Company:
Sanlam Group
Industry: Banking / Financial Services
Deadline: Not specified
Job Type: Full Time
Experience: 5 years
Location: Western Cape
Province: Bellville
Field: Data, Business Analysis and AIÂ , ICT / Computer
Position Overview
- As a data scientist your work is a canvas for change, painted with the data you explore and the insights you uncover. You’re not just joining a team; you’re embarking on a mission to reshape the financial landscape for all Africans, making tomorrow not just different, but better.
- Turning data into pathways, obstacles into stepping stones, and potential into reality. Together, we can build lasting financial confidence across Africa, one insight at a time.
- This is a data science role embedded in a team focused on creating a world-class digital financial platform that is insights driven and behaviorally aware, through curated, personalised and inclusive products and customer experience.
- This is a data science role focusing on driving continuous improvements to our retail credit products, both digital and financial.
Qualification and Experience
- 5+ years’ experience as a data scientists with at least 2 in a similar product data science capacity
- Track record of high impact and investing in your own development.
- Data science experience in a product focused role specifically
- Experience working with Tableau or PowerBI. Competent in python and SQL.
- Experience with digital products in an app environment
- Experience with cloud technologies like Snowflake and SageMaker
- Experience designing and analyzing client research
What you’ll achieve in the first 12 months
- Wrangling data autonomously: Wrangle data into the ideal format for the necessary tool (e.g. Python, Tableau, PowerBI), no matter how raw and unstructured it and what lake/lakehouse it’s stored in.

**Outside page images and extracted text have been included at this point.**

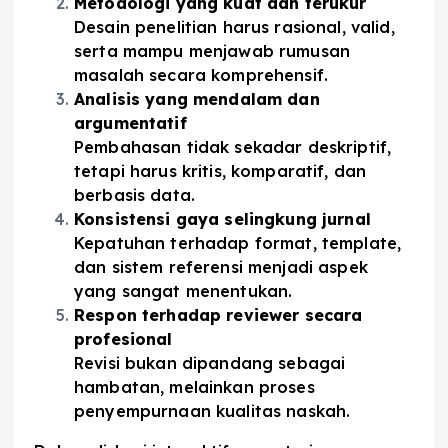
Metodologi yang kuat dan terukur
Desain penelitian harus rasional, valid,
serta mampu menjawab rumusan
masalah secara komprehensif.
Analisis yang mendalam dan
argumentatif
Pembahasan tidak sekadar deskriptif,
tetapi harus kritis, komparatif, dan
berbasis data.
Konsistensi gaya selingkung jurnal
Kepatuhan terhadap format, template,
dan sistem referensi menjadi aspek
yang sangat menentukan.
Respon terhadap reviewer secara
profesional
Revisi bukan dipandang sebagai
hambatan, melainkan proses
penyempurnaan kualitas naskah.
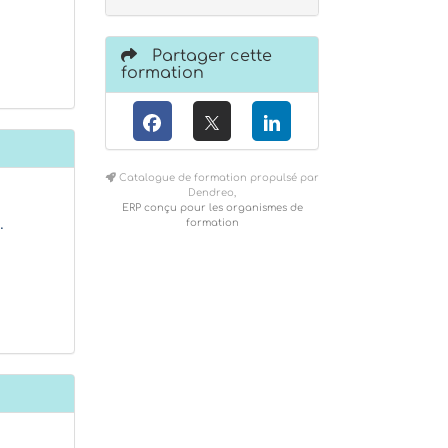
Partager cette
formation
Catalogue de formation propulsé par
Dendreo,
ERP conçu pour les organismes de
…
formation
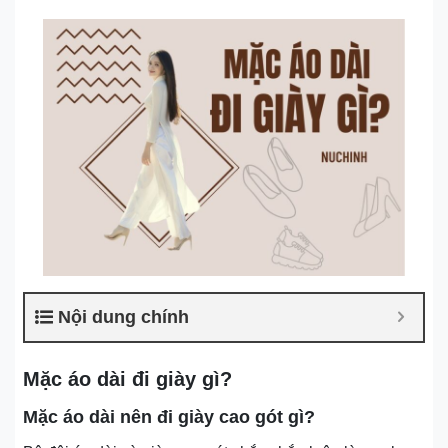
Nội dung chính
Mặc áo dài đi giày gì?
Mặc áo dài nên đi giày cao gót gì?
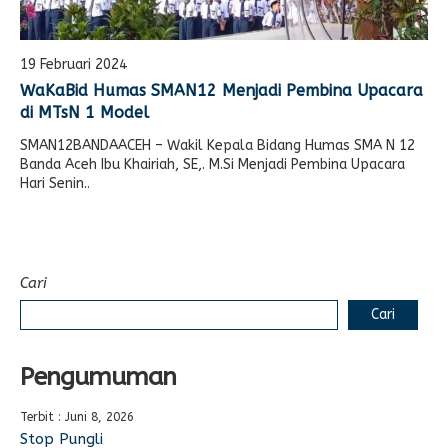
19 Februari 2024
WaKaBid Humas SMAN12 Menjadi Pembina Upacara
di MTsN 1 Model
SMAN12BANDAACEH – Wakil Kepala Bidang Humas SMA N 12
Banda Aceh Ibu Khairiah, SE,. M.Si Menjadi Pembina Upacara
Hari Senin..
Cari
Cari
Pengumuman
Terbit : Juni 8, 2026
Stop Pungli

- Setting team metrics: Define holistic measurement frameworks that enable the team to explore their performance holistically and work with the team to identify and track the metrics that measure success
- Producing insights: Identity loosely defined commercial problems and produce meaningful insights that guide iterations of the teams products and go-to-market campaigns
- Developing ML models: Structure commercial problems into prediction problems by clarifying both what is being predicted and how that enables us to change our products or campaigns to obtain a better result. Develop and implement ML models for the highest priority prediction problems, ensuring outstanding model and product performance.

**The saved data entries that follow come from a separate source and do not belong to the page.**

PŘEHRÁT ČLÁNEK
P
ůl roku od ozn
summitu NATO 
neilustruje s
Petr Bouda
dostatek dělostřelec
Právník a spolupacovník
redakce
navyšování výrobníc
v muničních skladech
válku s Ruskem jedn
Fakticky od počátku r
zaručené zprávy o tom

- Carrying out controlled experiments: Establish the learning goals of their team, crafting hypothesis statements and learning roadmap wherever needed. Design, execute and draw correct conclusions from experiments by confirming integrity of experiment, avoiding common pitfalls, and executing frequentist or Bayesian A/B analysis.
- Segmenting the client base: Using rule and unsupervised learning-based approaches to segment the client base so we can develop a deeper understanding of customers and build better products for them.
- Creating impactful visualisations: Produce data and interactive visualisations that enable the whole team to address their recurring reporting and insight needs, without your direct support.
- Partnering for impact: Partner with stakeholders to make sure they gain the confidence they need to drive changes in the product roadmap or ask for further insight.